↓↓↓
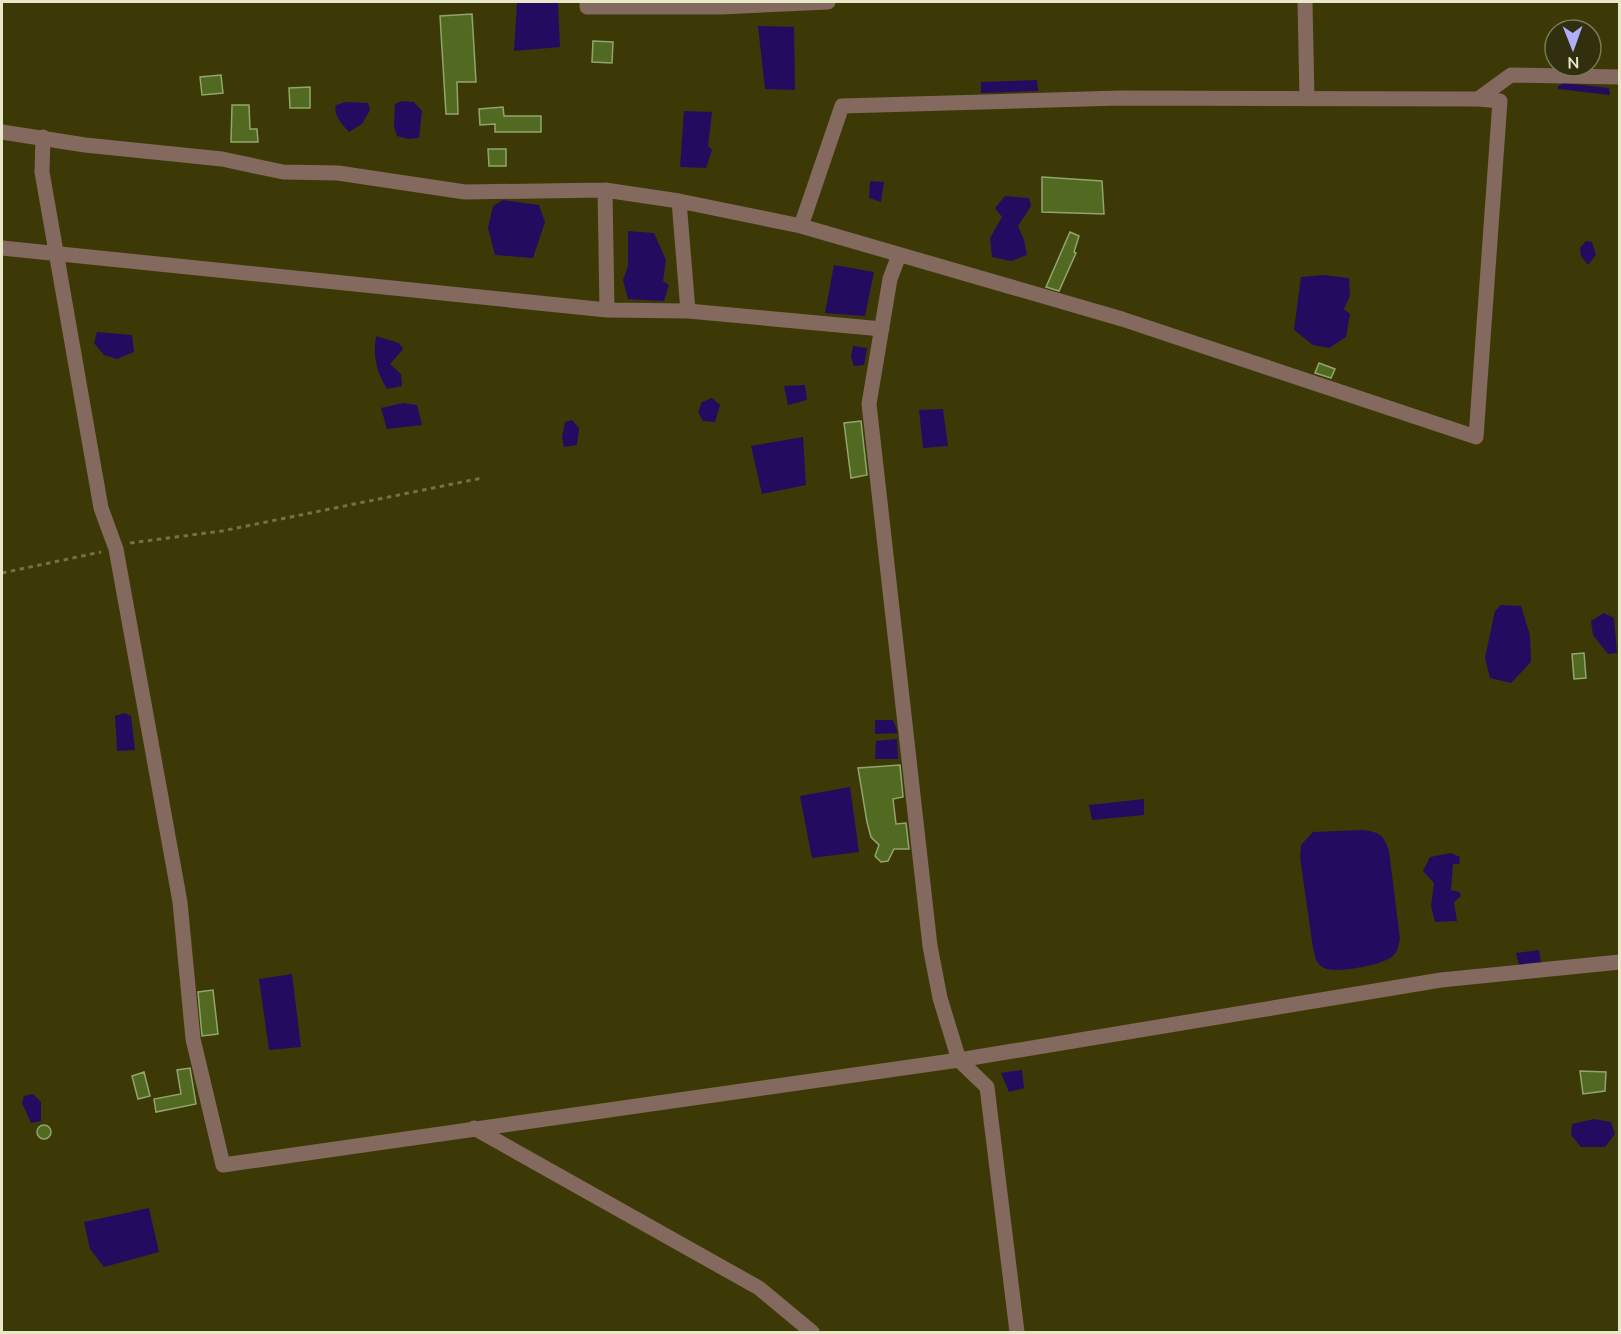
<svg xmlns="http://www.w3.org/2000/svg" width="1621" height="1334" font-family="'Nunito Sans',sans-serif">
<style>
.water{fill:#230b60}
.building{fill:#526921;stroke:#91a66c;stroke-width:1.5}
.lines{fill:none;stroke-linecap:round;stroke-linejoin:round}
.path{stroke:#747144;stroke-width:3;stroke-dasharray:4.5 4.5;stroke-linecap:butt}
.street{stroke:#83695e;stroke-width:15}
</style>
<rect width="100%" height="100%" fill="#3d3906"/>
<path class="water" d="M 517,2 L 558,2 L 560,47 L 514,51 Z
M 758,26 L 794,27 L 795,90 L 765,89 Z
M 1037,80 L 1038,91 L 981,93 L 981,82 Z
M 1564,83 L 1609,88 L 1610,95 L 1558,89 L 1558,86 Z
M 402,101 L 414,102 L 422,111 L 419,138 L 408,139 L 397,136 L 394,127 L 395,104 Z
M 346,102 L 368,103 L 370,110 L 362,124 L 349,132 C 342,124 333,116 336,105 Z
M 684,111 L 712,112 L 708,146 L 712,150 L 706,168 L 680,167 Z
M 870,181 L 884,182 L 881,202 L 869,198 Z
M 1005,196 L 1029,198 L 1031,206 L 1018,226 L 1024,240 L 1027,255 L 1011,261 L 992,257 L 990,238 L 1002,217 L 995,208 Z
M 503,200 L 539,205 L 545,222 L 533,258 L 495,255 L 488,228 L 493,206 Z
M 628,231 L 654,233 L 666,260 L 663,281 L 669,285 L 664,301 L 628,299 L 623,280 L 628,266 Z
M 1586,241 L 1592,242 L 1596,255 L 1588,265 L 1581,256 L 1580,248 Z
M 834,265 L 874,272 L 865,316 L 825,313 Z
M 1323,275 L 1349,278 L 1350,296 L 1344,309 L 1350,314 L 1346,337 L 1329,348 L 1313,345 L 1294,330 L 1301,277 Z
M 97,332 L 132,335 L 134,352 L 117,359 L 104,355 L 94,343 Z
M 376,336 L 399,343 L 403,349 L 390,364 L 401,374 L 402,386 L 387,389 C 376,371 373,357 376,336 Z
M 853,346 L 867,348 L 864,365 L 854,366 L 851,357 Z
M 805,385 L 807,400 L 788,405 L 784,386 Z
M 712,398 L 720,405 L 715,422 L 703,421 L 698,412 L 702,402 Z
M 403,403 L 417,405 L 422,425 L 387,429 L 381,408 Z
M 943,409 L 948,446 L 923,448 L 919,410 Z
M 572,420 L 579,428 L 577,445 L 564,447 L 562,437 L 565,422 Z
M 803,437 L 806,485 L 762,494 L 751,446 Z
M 1501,605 L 1521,606 L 1530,635 L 1531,662 L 1511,683 L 1490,678 L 1485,658 L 1495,611 Z
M 1604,613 L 1614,618 L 1617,653 L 1608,654 L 1593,635 L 1591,621 Z
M 125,713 L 131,716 L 135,750 L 117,751 L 115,716 Z
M 875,720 L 893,720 L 898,733 L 875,734 Z
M 897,739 L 898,759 L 875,759 L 876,741 Z
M 850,787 L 859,852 L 812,858 L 800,796 Z
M 1144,799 L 1144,815 L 1092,820 L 1089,805 Z
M 1363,830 C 1379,832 1384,835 1389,851 L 1400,939 C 1398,945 1398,952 1393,956 C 1384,965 1335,974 1324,968 C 1316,964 1315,957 1313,948 L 1300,857 L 1301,845 L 1313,832 Z
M 1451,853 L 1460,857 L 1459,864 L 1453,864 L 1451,890 L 1459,892 L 1461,896 L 1454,902 L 1457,921 L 1435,922 L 1431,906 L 1434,883 L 1423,871 L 1430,857 Z
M 1539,950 L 1541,963 L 1519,965 L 1516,953 Z
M 292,974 L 301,1047 L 269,1050 L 259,979 Z
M 1022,1070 L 1024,1088 L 1009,1092 L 1001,1073 Z
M 33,1094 L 41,1102 L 41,1121 L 31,1123 L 22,1103 L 24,1096 Z
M 1594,1119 L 1611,1122 L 1615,1134 L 1605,1147 L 1581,1147 L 1571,1135 L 1572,1124 Z
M 149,1208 L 159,1252 L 104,1267 L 90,1249 L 84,1222 Z"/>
<path class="building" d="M 472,14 L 476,82 L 457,82 L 458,114 L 446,114 L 440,16 Z
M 593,41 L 613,42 L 612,63 L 592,62 Z
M 221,75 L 223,93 L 202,95 L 200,77 Z
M 310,87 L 310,108 L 290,108 L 289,88 Z
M 232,105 L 249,105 L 250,129 L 257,129 L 258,142 L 231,142 Z
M 503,107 L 504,116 L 541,116 L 541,132 L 495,132 L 495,124 L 480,125 L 479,109 Z
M 488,149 L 506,149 L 506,166 L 489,166 Z
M 1042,177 L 1102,181 L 1104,214 L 1042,212 Z
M 1070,232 L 1079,236 L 1074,252 L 1076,253 L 1059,291 L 1046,287 Z
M 1319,363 L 1335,369 L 1331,378 L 1315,373 Z
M 861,421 L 867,475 L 851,478 L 844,423 Z
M 1584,653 L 1586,678 L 1574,679 L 1572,654 Z
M 900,765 L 903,797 L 893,799 L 896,824 L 906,823 L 909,849 L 894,849 L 888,861 L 881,862 L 875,856 L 879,845 L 871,837 L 867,822 L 858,768 Z
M 213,990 L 218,1034 L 202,1036 L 198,992 Z
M 190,1068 L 196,1104 L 156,1112 L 154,1099 L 181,1094 L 177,1070 Z
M 1580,1071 L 1606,1072 L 1605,1091 L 1583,1094 Z
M 144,1072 L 150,1096 L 138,1099 L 132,1076 Z
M37 1132a7 7 0 1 1 14 0a7 7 0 1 1-14 0Z"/>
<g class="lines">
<path class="path" d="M 130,543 L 222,531 L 482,478
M 2,573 L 101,552"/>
<path class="street" d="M 587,2 L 587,7 L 721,7 L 828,2
M 1305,2 L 1307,99
M 2,132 L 85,145 L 222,159 L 283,172 L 338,173 L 465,192 L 605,190 L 679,201 L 801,226 L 1122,319 L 1476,437 L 1500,101 L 1478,99
M 43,137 L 42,172 L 101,508 L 116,549 L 180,902 L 193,1039 L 223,1165 L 959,1060 L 1441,980 L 1620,962
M 605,190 L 607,310
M 679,201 L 688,311
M 801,226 L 842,106 L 1120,98 L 1478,99 L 1511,75 L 1620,77
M 2,248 L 607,310 L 688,311 L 882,329
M 899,255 L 890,279 L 869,404 L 930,946 L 940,998 L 959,1060 L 987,1087 L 1017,1332
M 474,1128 L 759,1288 L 812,1332"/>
</g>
<rect width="1621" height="1334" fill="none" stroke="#e8e7c7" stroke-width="6"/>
<g transform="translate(1573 48) rotate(179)"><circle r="28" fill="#312f0d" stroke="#7a7957" stroke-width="1.5"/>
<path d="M0-4.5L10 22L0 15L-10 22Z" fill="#b0aefa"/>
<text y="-9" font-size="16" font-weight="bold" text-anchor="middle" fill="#e8e7c7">N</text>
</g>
</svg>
↑↑↑
### REQUIRED ACTION
Please leave the images out and retype the rest of the material exactly.

### RESPONSE BELOW
<svg xmlns="http://www.w3.org/2000/svg" width="1621" height="1334" font-family="'Nunito Sans',sans-serif">
<style>
.water{fill:#230b60}
.building{fill:#526921;stroke:#91a66c;stroke-width:1.5}
.lines{fill:none;stroke-linecap:round;stroke-linejoin:round}
.path{stroke:#747144;stroke-width:3;stroke-dasharray:4.5 4.5;stroke-linecap:butt}
.street{stroke:#83695e;stroke-width:15}
</style>
<rect width="100%" height="100%" fill="#3d3906"/>
<path class="water" d="M 517,2 L 558,2 L 560,47 L 514,51 Z
M 758,26 L 794,27 L 795,90 L 765,89 Z
M 1037,80 L 1038,91 L 981,93 L 981,82 Z
M 1564,83 L 1609,88 L 1610,95 L 1558,89 L 1558,86 Z
M 402,101 L 414,102 L 422,111 L 419,138 L 408,139 L 397,136 L 394,127 L 395,104 Z
M 346,102 L 368,103 L 370,110 L 362,124 L 349,132 C 342,124 333,116 336,105 Z
M 684,111 L 712,112 L 708,146 L 712,150 L 706,168 L 680,167 Z
M 870,181 L 884,182 L 881,202 L 869,198 Z
M 1005,196 L 1029,198 L 1031,206 L 1018,226 L 1024,240 L 1027,255 L 1011,261 L 992,257 L 990,238 L 1002,217 L 995,208 Z
M 503,200 L 539,205 L 545,222 L 533,258 L 495,255 L 488,228 L 493,206 Z
M 628,231 L 654,233 L 666,260 L 663,281 L 669,285 L 664,301 L 628,299 L 623,280 L 628,266 Z
M 1586,241 L 1592,242 L 1596,255 L 1588,265 L 1581,256 L 1580,248 Z
M 834,265 L 874,272 L 865,316 L 825,313 Z
M 1323,275 L 1349,278 L 1350,296 L 1344,309 L 1350,314 L 1346,337 L 1329,348 L 1313,345 L 1294,330 L 1301,277 Z
M 97,332 L 132,335 L 134,352 L 117,359 L 104,355 L 94,343 Z
M 376,336 L 399,343 L 403,349 L 390,364 L 401,374 L 402,386 L 387,389 C 376,371 373,357 376,336 Z
M 853,346 L 867,348 L 864,365 L 854,366 L 851,357 Z
M 805,385 L 807,400 L 788,405 L 784,386 Z
M 712,398 L 720,405 L 715,422 L 703,421 L 698,412 L 702,402 Z
M 403,403 L 417,405 L 422,425 L 387,429 L 381,408 Z
M 943,409 L 948,446 L 923,448 L 919,410 Z
M 572,420 L 579,428 L 577,445 L 564,447 L 562,437 L 565,422 Z
M 803,437 L 806,485 L 762,494 L 751,446 Z
M 1501,605 L 1521,606 L 1530,635 L 1531,662 L 1511,683 L 1490,678 L 1485,658 L 1495,611 Z
M 1604,613 L 1614,618 L 1617,653 L 1608,654 L 1593,635 L 1591,621 Z
M 125,713 L 131,716 L 135,750 L 117,751 L 115,716 Z
M 875,720 L 893,720 L 898,733 L 875,734 Z
M 897,739 L 898,759 L 875,759 L 876,741 Z
M 850,787 L 859,852 L 812,858 L 800,796 Z
M 1144,799 L 1144,815 L 1092,820 L 1089,805 Z
M 1363,830 C 1379,832 1384,835 1389,851 L 1400,939 C 1398,945 1398,952 1393,956 C 1384,965 1335,974 1324,968 C 1316,964 1315,957 1313,948 L 1300,857 L 1301,845 L 1313,832 Z
M 1451,853 L 1460,857 L 1459,864 L 1453,864 L 1451,890 L 1459,892 L 1461,896 L 1454,902 L 1457,921 L 1435,922 L 1431,906 L 1434,883 L 1423,871 L 1430,857 Z
M 1539,950 L 1541,963 L 1519,965 L 1516,953 Z
M 292,974 L 301,1047 L 269,1050 L 259,979 Z
M 1022,1070 L 1024,1088 L 1009,1092 L 1001,1073 Z
M 33,1094 L 41,1102 L 41,1121 L 31,1123 L 22,1103 L 24,1096 Z
M 1594,1119 L 1611,1122 L 1615,1134 L 1605,1147 L 1581,1147 L 1571,1135 L 1572,1124 Z
M 149,1208 L 159,1252 L 104,1267 L 90,1249 L 84,1222 Z"/>
<path class="building" d="M 472,14 L 476,82 L 457,82 L 458,114 L 446,114 L 440,16 Z
M 593,41 L 613,42 L 612,63 L 592,62 Z
M 221,75 L 223,93 L 202,95 L 200,77 Z
M 310,87 L 310,108 L 290,108 L 289,88 Z
M 232,105 L 249,105 L 250,129 L 257,129 L 258,142 L 231,142 Z
M 503,107 L 504,116 L 541,116 L 541,132 L 495,132 L 495,124 L 480,125 L 479,109 Z
M 488,149 L 506,149 L 506,166 L 489,166 Z
M 1042,177 L 1102,181 L 1104,214 L 1042,212 Z
M 1070,232 L 1079,236 L 1074,252 L 1076,253 L 1059,291 L 1046,287 Z
M 1319,363 L 1335,369 L 1331,378 L 1315,373 Z
M 861,421 L 867,475 L 851,478 L 844,423 Z
M 1584,653 L 1586,678 L 1574,679 L 1572,654 Z
M 900,765 L 903,797 L 893,799 L 896,824 L 906,823 L 909,849 L 894,849 L 888,861 L 881,862 L 875,856 L 879,845 L 871,837 L 867,822 L 858,768 Z
M 213,990 L 218,1034 L 202,1036 L 198,992 Z
M 190,1068 L 196,1104 L 156,1112 L 154,1099 L 181,1094 L 177,1070 Z
M 1580,1071 L 1606,1072 L 1605,1091 L 1583,1094 Z
M 144,1072 L 150,1096 L 138,1099 L 132,1076 Z
M37 1132a7 7 0 1 1 14 0a7 7 0 1 1-14 0Z"/>
<g class="lines">
<path class="path" d="M 130,543 L 222,531 L 482,478
M 2,573 L 101,552"/>
<path class="street" d="M 587,2 L 587,7 L 721,7 L 828,2
M 1305,2 L 1307,99
M 2,132 L 85,145 L 222,159 L 283,172 L 338,173 L 465,192 L 605,190 L 679,201 L 801,226 L 1122,319 L 1476,437 L 1500,101 L 1478,99
M 43,137 L 42,172 L 101,508 L 116,549 L 180,902 L 193,1039 L 223,1165 L 959,1060 L 1441,980 L 1620,962
M 605,190 L 607,310
M 679,201 L 688,311
M 801,226 L 842,106 L 1120,98 L 1478,99 L 1511,75 L 1620,77
M 2,248 L 607,310 L 688,311 L 882,329
M 899,255 L 890,279 L 869,404 L 930,946 L 940,998 L 959,1060 L 987,1087 L 1017,1332
M 474,1128 L 759,1288 L 812,1332"/>
</g>
<rect width="1621" height="1334" fill="none" stroke="#e8e7c7" stroke-width="6"/>
<g transform="translate(1573 48) rotate(179)"><circle r="28" fill="#312f0d" stroke="#7a7957" stroke-width="1.5"/>
<path d="M0-4.5L10 22L0 15L-10 22Z" fill="#b0aefa"/>
<text y="-9" font-size="16" font-weight="bold" text-anchor="middle" fill="#e8e7c7">N</text>
</g>
</svg>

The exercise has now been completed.